Consignes de travail:
A. Selon le texte sur l'album Phenix 14, de quoi les impressions, musiques et tensions du disque sont-elles librement inspirées ? Énumérez chaque élément cité.
B. Reprenez le texte sur l'album Phenix 14 à la suite de sa dernière phrase et poursuivez-le.

Texte source:
○ ○ ○

Siegfried Kessler / Jean-François Pauvros "Phenix 14" (Le chant du monde 1978)

Il existe plusieurs moyens de maitriser la peur du vide. En musique, c'est seul face à son instrument qu'elle se révèle la plus pressante. Mais l'improvisation, cet instant de bonheur en apesanteur qui récompense de longues années de travail se mue parfois en minutes d'ennui : l'extase ou la honte. Pour maitriser la crainte, il faut savoir lacher prise comme on dirait dans les télé-crochets à la mode, se jeter tout nu dans la gueule de l'ogre. Le vide domine aussi l'amateur de voltige aérienne. Aux manettes de son coucou, il n'est alors nullement question d'improvisation pour le pilote, tout semble pensé étudié, un outil pour chaque fonction, des cadrans des chiffres, un manche à balai et tant d'autres choses à gérer. A force de calme et de maîtrise, il s'envolera pour les pires acrobaties en défiant la gravité. L'improvisation et la technique, poussés à leur paroxysme restent rares, et quand ces deux qualités se retrouvent chez un seul homme, celà confine à l'exceptionnel.

Siegfried Kessler, pianiste allemand et installé en France était de ce bois assez spécial. un fanatique de la voltige, un vrai, à tel point qu'il en fera un disque, à une époque où le talent permettait encore certaines audaces. Phenix 14 est ainsi un recueuil d'impressions, de musiques et de tensions librement inspirées des avions, de l'air, du métal et du combat inégal qu'ils se livrent sans répit.

Siegfried Kessler / Jean-François Pauvros "Phenix 14" (Le chant du monde 1978)
Siegfried Kessler / Jean-François Pauvros "Phenix 14" (Le chant du monde 1978)
Siegfried Kessler / Jean-François Pauvros "Phenix 14" (Le chant du monde 1978)
Siegfried Kessler / Jean-François Pauvros "Phenix 14" (Le chant du monde 1978)

Accompagné par Jean-François Pauvros à la guitare, le duo improbable ressemble à l'un des ces alliages improbables de cinéma où les deux héros qui s'opposent finissent meilleurs potes. Avec sa tignasse à la Tahiti-Bob et ses petites lunettes Pauvros ressemble à un objecteur de conscience tout pret à se faire sermonner par le sergent Kessler qui avec son regard d'acier et son accoutrement d'aviateur fait furieusement penser à un mec qu'il faut pas trop faire chier. Mais la musique des deux hommes, instinctive à l'excès, bouillante, frémissante ("Pizzicato d'antennes"), énergique, elle n'a rien d'artificiel, elle vous parle du ciel et elle vous parle aux tripes.

○ ○ ○

Données fournies:

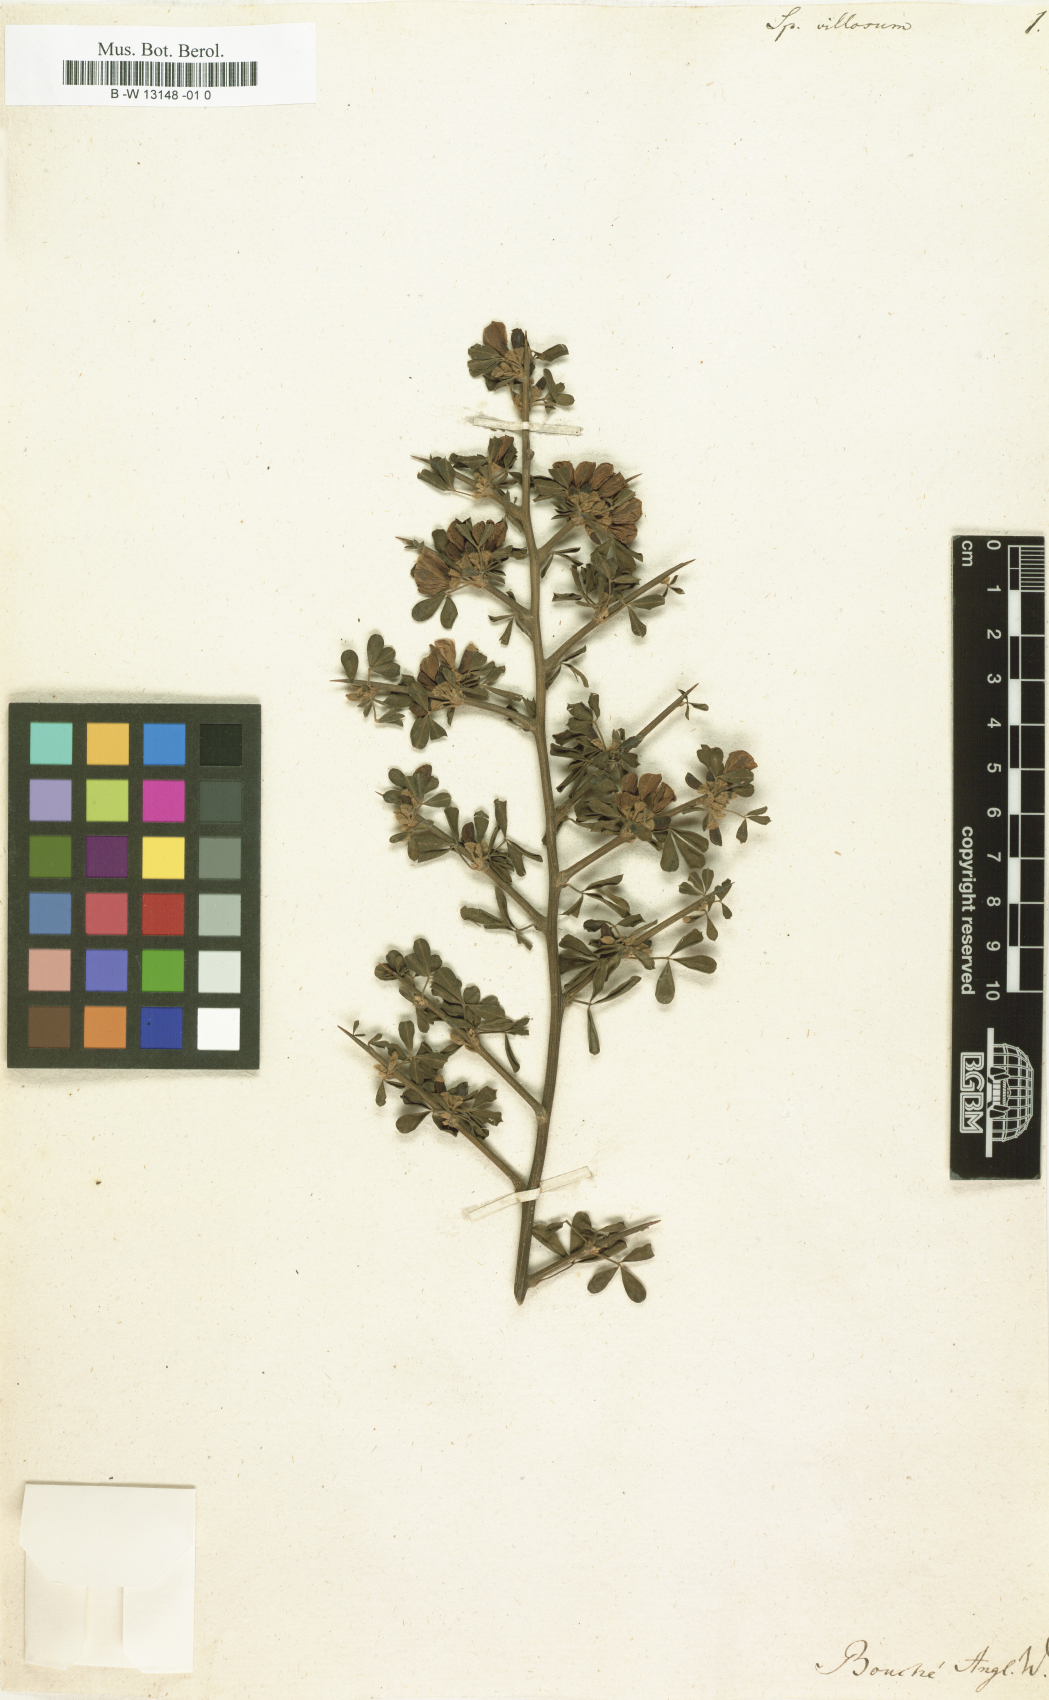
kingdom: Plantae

○ ○ ○

Réponses par consigne:
A.
- des avions
- de l'air
- du métal
- du combat inégal qu'ils se livrent sans répit

B.
Le grand écart d'ailleurs ne s'arrête pas aux protagonistes. Le parcours musical de Siegfried Kessler , capable aux côtés de Didier Levallet aussi bien des audaces les plus free, comme d'accompagner le très classique chanteur Jacques Bertin, et ce toujours sur le très institutionnel et passionnant label "Le Chant du Monde" qui aura donné la paroles à toutes les musiques et toutes les révoltes que ces dernières charriaient derrière elles. L'excellence au service des chanteurs plus ou moins populaires d'alors semble bien être le témoin d'une époque révolue où les connexions humaines faisaient fi des étiquettes en tous genres. Dans la même veine, on pense à François Béranger qui jouait en tout décontraction aux côtés du grand guitariste Jean-Pierre Alarcen (et vice et versa) sans que celà s'offusque personne. Et plus profondément encore, cette musique absolument libre fait le grand écart. L'album se conclue par Phenix Re-naissance, morceau passionnant, écartelé entre les deux musiciens. Enlevez la guitare, il reste Kessler qui joue quelques notes contemporaines, enlevez le piano, il reste un solo de guitare poisseux, violent, mais ensemble le grand vaudou opère.

Siegfried Kessler / Jean-François Pauvros "Phenix 14" (Le chant du monde 1978)Siegfried Kessler / Jean-François Pauvros "Phenix 14" (Le chant du monde 1978)Siegfried Kessler / Jean-François Pauvros "Phenix 14" (Le chant du monde 1978)
Siegfried Kessler / Jean-François Pauvros "Phenix 14" (Le chant du monde 1978)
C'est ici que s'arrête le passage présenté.